In Swars' memory, the Battle of Midway (June 1942) stands out, not only because it was "where the Yorktown was hit," but also because of the ingenuity that was involved in the transfer of sailors from ship to ship. More than 700 survivors were rescued and given haven aboard the Portland.
After the battle, the wounded were transferred from the Portland to another ship, the Fulton. Wire baskets or canvas bags, hung on six highlines, were passed between the moving ships. Due to wartime conditions, because enemy submarines were in the area, the ships had to maintain speeds of 20 knots (approximately 23 mph) during this operation.
On Nov. 13, 1942, during the Battle of Guadalcanal, the Portland was hit by a torpedo from a Japanese destroyer, the Yudachi. It also sustained damage from shells from a Japanese battleship. "This was the same night that Admiral Callaghan from Vallejo was killed," says Swars.
Swars was in the No. 4 fire room, checking the level of water of the boiler. He remembers being thrown against the steam lines. "We got thrown around pretty badly - but no broken bones." According to Ken Joy, a fellow shipmate and keeper of the ship's logs, says that, "eight men were killed, 10 were missing and there were a lot of wounded."

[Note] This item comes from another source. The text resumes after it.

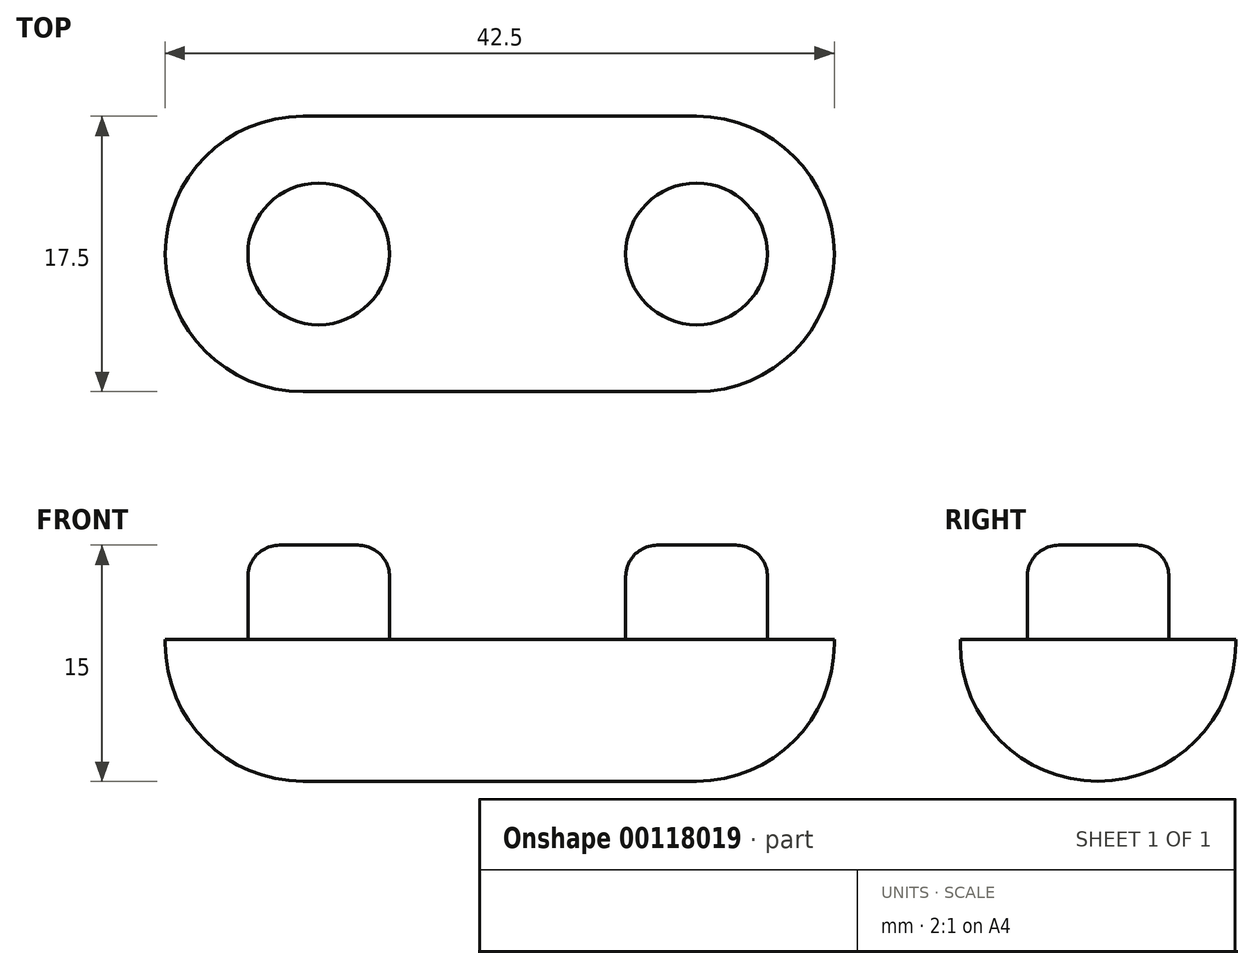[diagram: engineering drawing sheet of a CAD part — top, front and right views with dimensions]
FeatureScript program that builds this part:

Swars says that all sailors had to stay at their posts until they were pulled off, so for approximately 12 hours they did not know exactly what had happened.

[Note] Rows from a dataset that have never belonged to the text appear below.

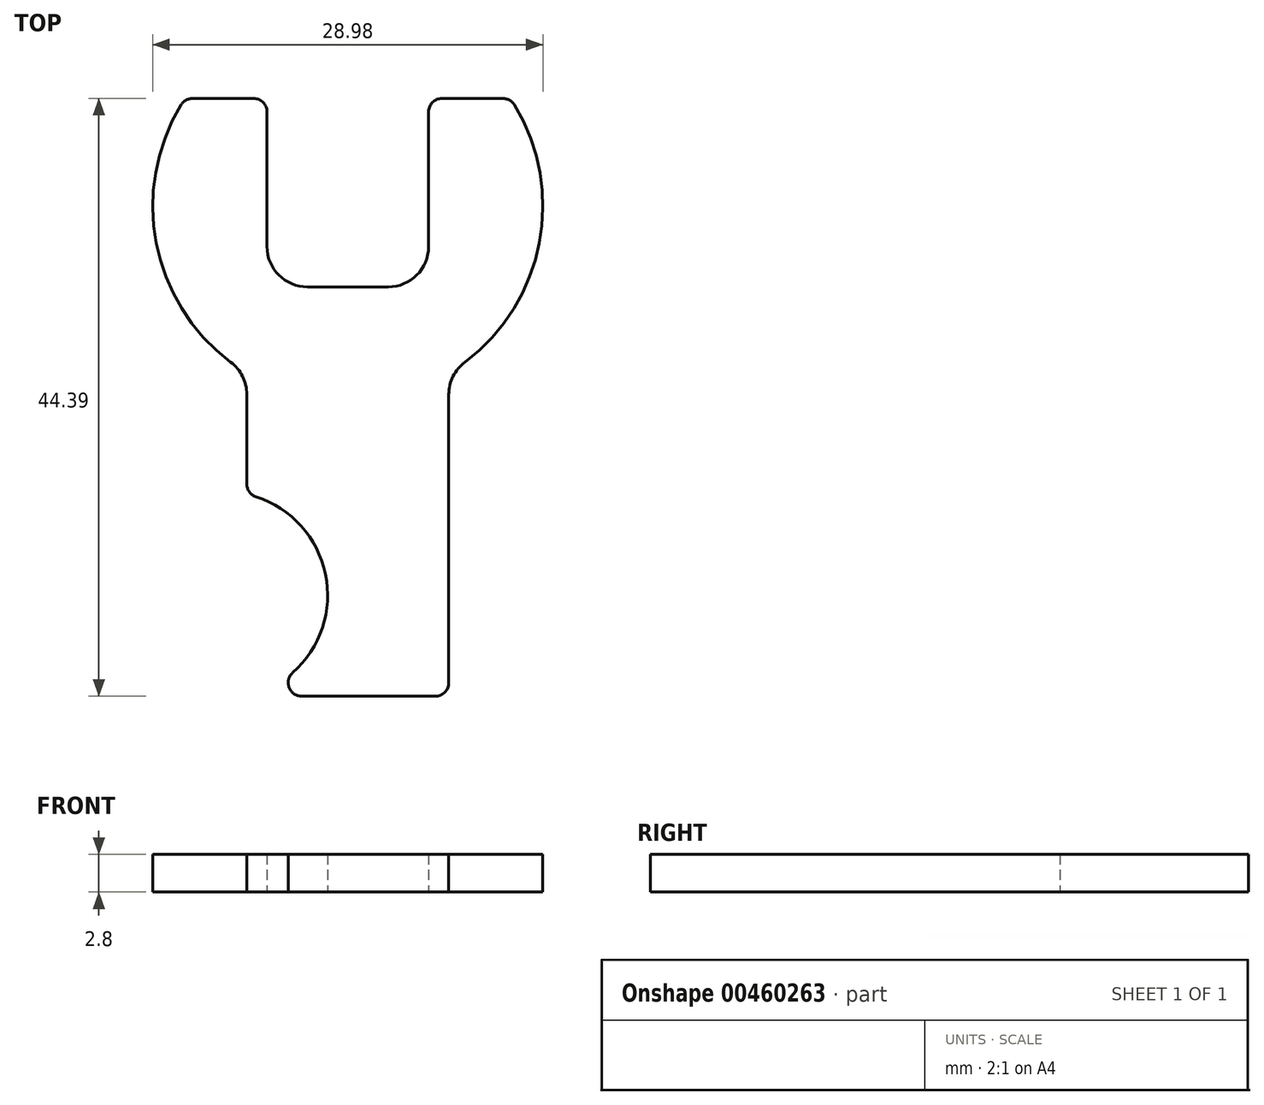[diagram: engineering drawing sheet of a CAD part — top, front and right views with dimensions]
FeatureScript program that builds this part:
annotation { "Feature Type Name" : "Feature", "Feature Type Description" : "" }
export const myFeature = defineFeature(function(context is Context, id is Id, definition is map)
    precondition{}
    {
        {
            var Q0;
            Q0=qCreatedBy(makeId("Top.planeOp"),FACE);
            var sketch = newSketch(context, id + "F0", { "sketchPlane" : qUnion([Q0])});
            skCircle(sketch, "E0", {"center": v(0, 0) * mm, "radius": 14.49 * mm});
            skLineSegment(sketch, "E1.bottom", {"start": v(6, 6) * mm, "end": v(-6, 6) * mm});
            skLineSegment(sketch, "E1.top", {"start": v(6, -6) * mm, "end": v(-6, -6) * mm});
            skLineSegment(sketch, "E1.left", {"start": v(6, 6) * mm, "end": v(6, -6) * mm});
            skLineSegment(sketch, "E1.right", {"start": v(-6, 6) * mm, "end": v(-6, -6) * mm});
            skLineSegment(sketch, "E2", {"start": v(6, -6) * mm, "end": v(10.24, -10.24) * mm, "construction": true});
            skLineSegment(sketch, "E3.bottom", {"start": v(-6, 6) * mm, "end": v(6, 6) * mm});
            skLineSegment(sketch, "E3.top", {"start": v(-6, 8) * mm, "end": v(6, 8) * mm});
            skLineSegment(sketch, "E3.left", {"start": v(-6, 6) * mm, "end": v(-6, 8) * mm});
            skLineSegment(sketch, "E3.right", {"start": v(6, 6) * mm, "end": v(6, 8) * mm});
            skLineSegment(sketch, "E4", {"start": v(-6, 8) * mm, "end": v(-12.08, 8) * mm});
            skLineSegment(sketch, "E5", {"start": v(6, 8) * mm, "end": v(12.08, 8) * mm});
            skLineSegment(sketch, "E6.bottom", {"start": v(7.5, -12.4) * mm, "end": v(-7.5, -12.4) * mm});
            skLineSegment(sketch, "E6.top", {"start": v(7.5, -36.4) * mm, "end": v(-7.5, -36.4) * mm});
            skLineSegment(sketch, "E6.left", {"start": v(7.5, -12.4) * mm, "end": v(7.5, -36.4) * mm});
            skLineSegment(sketch, "E6.right", {"start": v(-7.5, -12.4) * mm, "end": v(-7.5, -36.4) * mm});
            skPoint(sketch, "E6.middle", {"position": v(0, -24.4) * mm});
            skArc(sketch, "E7", {"start": v(-7.5, -36.4) * mm, "mid": v(-1.5, -28.9) * mm, "end": v(-7.5, -21.4) * mm});
            skSolve(sketch);
        }
        {
            var Q0;
            Q0=makeQuery(id+"F0.imprint","IMPRINT",FACE,{"disambiguationData":[TD([[makeQuery(id+"F0.imprint","IMPRINT",EDGE,{"derivedFrom":sQuery(id+"F0.wireOp",EDGE,"E1.top")}),1.0]])]});
            var Q1;
            Q1=makeQuery(id+"F0.imprint","IMPRINT",FACE,{"disambiguationData":[TD([[makeQuery(id+"F0.imprint","IMPRINT",EDGE,{"derivedFrom":sQuery(id+"F0.wireOp",EDGE,"E6.top")}),-1.0]])]});
            var Q2;
            {var subQ0=sQuery(id+"F0.wireOp",EDGE,"E6.bottom");Q2=makeQuery(id+"F0.imprint","IMPRINT",FACE,{"disambiguationData":[TD([[makeQuery(id+"F0.imprint","IMPRINT",EDGE,{"derivedFrom":subQ0}),1.0]])]});}
            extrude(context, id + "F1", {"entities" : qUnion([Q0, Q1, Q2]), "depth" : 2.8 * mm});
        }
        {
            var Q0;
            Q0=makeQuery(id+"F1.opExtrude","SWEPT_EDGE",EDGE,{"disambiguationData":[OSD([sQuery(id+"F0.wireOp",EDGE,"E0"),sQuery(id+"F0.wireOp",EDGE,"E6.bottom"),sQuery(id+"F0.wireOp",EDGE,"E6.right")])]});
            var Q1;
            Q1=makeQuery(id+"F1.opExtrude","SWEPT_EDGE",EDGE,{"disambiguationData":[OSD([sQuery(id+"F0.wireOp",EDGE,"E0"),sQuery(id+"F0.wireOp",EDGE,"E6.bottom"),sQuery(id+"F0.wireOp",EDGE,"E6.left")])]});
            var Q2;
            Q2=makeQuery(id+"F1.opExtrude","SWEPT_EDGE",EDGE,{"disambiguationData":[OSD([sQuery(id+"F0.wireOp",EDGE,"E1.top"),sQuery(id+"F0.wireOp",EDGE,"E1.left")])]});
            var Q3;
            Q3=makeQuery(id+"F1.opExtrude","SWEPT_EDGE",EDGE,{"disambiguationData":[OSD([sQuery(id+"F0.wireOp",EDGE,"E1.top"),sQuery(id+"F0.wireOp",EDGE,"E1.right")])]});
            fillet(context, id + "F2", {"entities" : qUnion([Q0, Q1, Q2, Q3]), "radius" : 3 * mm, "tangentPropagation" : true, "allowEdgeOverflow" : false});
        }
        {
            var Q0;
            Q0=makeQuery(id+"F1.opExtrude","SWEPT_EDGE",EDGE,{"disambiguationData":[OSD([sQuery(id+"F0.wireOp",EDGE,"E6.top"),sQuery(id+"F0.wireOp",EDGE,"E6.right"),sQuery(id+"F0.wireOp",EDGE,"E7")])]});
            var Q1;
            Q1=makeQuery(id+"F1.opExtrude","SWEPT_EDGE",EDGE,{"disambiguationData":[OSD([sQuery(id+"F0.wireOp",EDGE,"E6.right"),sQuery(id+"F0.wireOp",EDGE,"E7")])]});
            var Q2;
            Q2=makeQuery(id+"F1.opExtrude","SWEPT_EDGE",EDGE,{"disambiguationData":[OSD([sQuery(id+"F0.wireOp",EDGE,"E6.top"),sQuery(id+"F0.wireOp",EDGE,"E6.left")])]});
            var Q3;
            Q3=makeQuery(id+"F1.opExtrude","SWEPT_EDGE",EDGE,{"disambiguationData":[OSD([sQuery(id+"F0.wireOp",EDGE,"E3.top"),sQuery(id+"F0.wireOp",EDGE,"E3.right"),sQuery(id+"F0.wireOp",EDGE,"E5")])]});
            var Q4;
            Q4=makeQuery(id+"F1.opExtrude","SWEPT_EDGE",EDGE,{"disambiguationData":[OSD([sQuery(id+"F0.wireOp",EDGE,"E3.top"),sQuery(id+"F0.wireOp",EDGE,"E3.left"),sQuery(id+"F0.wireOp",EDGE,"E4")])]});
            var Q5;
            Q5=makeQuery(id+"F1.opExtrude","SWEPT_EDGE",EDGE,{"disambiguationData":[OSD([sQuery(id+"F0.wireOp",EDGE,"E0"),sQuery(id+"F0.wireOp",EDGE,"E4")])]});
            var Q6;
            Q6=makeQuery(id+"F1.opExtrude","SWEPT_EDGE",EDGE,{"disambiguationData":[OSD([sQuery(id+"F0.wireOp",EDGE,"E0"),sQuery(id+"F0.wireOp",EDGE,"E5")])]});
            fillet(context, id + "F3", {"entities" : qUnion([Q0, Q1, Q2, Q3, Q4, Q5, Q6]), "radius" : 1 * mm, "tangentPropagation" : true, "allowEdgeOverflow" : false});
        }
    });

He remembers losing his friend, Dr. R.H. Williams, "one of the finest medical doctors I've ever met." In addition, Swars says that a sailor, whom he had played poker with the previous night, was also killed. "This really made me appreciate how fragile life is."
When asked how he felt after the ship was hit, he said, "We were scared, but we did what we had to do. We had to keep going."
After the war
Although Swars loved the sea, in 1946, he gave up active duty to marry his other love, De, a talented painter. They met at a party while Swars was on leave trying to decide whether to re-enlist or not.

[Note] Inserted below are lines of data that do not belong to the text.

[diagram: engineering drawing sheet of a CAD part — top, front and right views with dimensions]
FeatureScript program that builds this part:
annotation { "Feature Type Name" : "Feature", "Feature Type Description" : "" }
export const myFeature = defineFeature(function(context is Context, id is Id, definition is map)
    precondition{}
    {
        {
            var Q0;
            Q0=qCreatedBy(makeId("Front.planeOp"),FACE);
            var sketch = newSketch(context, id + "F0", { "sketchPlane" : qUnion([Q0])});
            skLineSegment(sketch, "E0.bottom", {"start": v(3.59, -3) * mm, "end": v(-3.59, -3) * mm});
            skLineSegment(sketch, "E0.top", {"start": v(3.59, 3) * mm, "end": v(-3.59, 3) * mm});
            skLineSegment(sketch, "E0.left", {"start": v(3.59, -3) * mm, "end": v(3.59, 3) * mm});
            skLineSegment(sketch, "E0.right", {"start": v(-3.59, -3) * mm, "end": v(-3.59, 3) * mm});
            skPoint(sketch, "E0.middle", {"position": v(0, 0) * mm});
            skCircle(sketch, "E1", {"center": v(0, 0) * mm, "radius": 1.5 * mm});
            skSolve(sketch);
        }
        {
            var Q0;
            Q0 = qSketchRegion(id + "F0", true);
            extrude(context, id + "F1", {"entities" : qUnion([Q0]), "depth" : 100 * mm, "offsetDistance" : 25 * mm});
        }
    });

De, 85, says that she and Swars, "got along kind of good," and in a short period of time, they both knew that this relationship would last a lifetime. Swars decided that he didn't want to be shipped off "as a married man" and so chose to end that chapter of his naval career. They have been married for nearly 56 years.
Swars became a machinist on Mare Island. He retired after being in a car accident in 1963.
The last USS Portland reunion will be held in Branson, Mo., in May, 2003. Swars will be unable to go.
"Look at our ages and our medical conditions. Nowadays we can't fly and it is too far to drive. It grounds a lot of us guys. Some of our old shipmates just write to keep in touch."
Although he doesn't have any regrets, Swars wishes that he could be 30 years old again, "to go fishing and hunting. Now all I do is go over to the clubhouse and 'B.S.' with the old guys."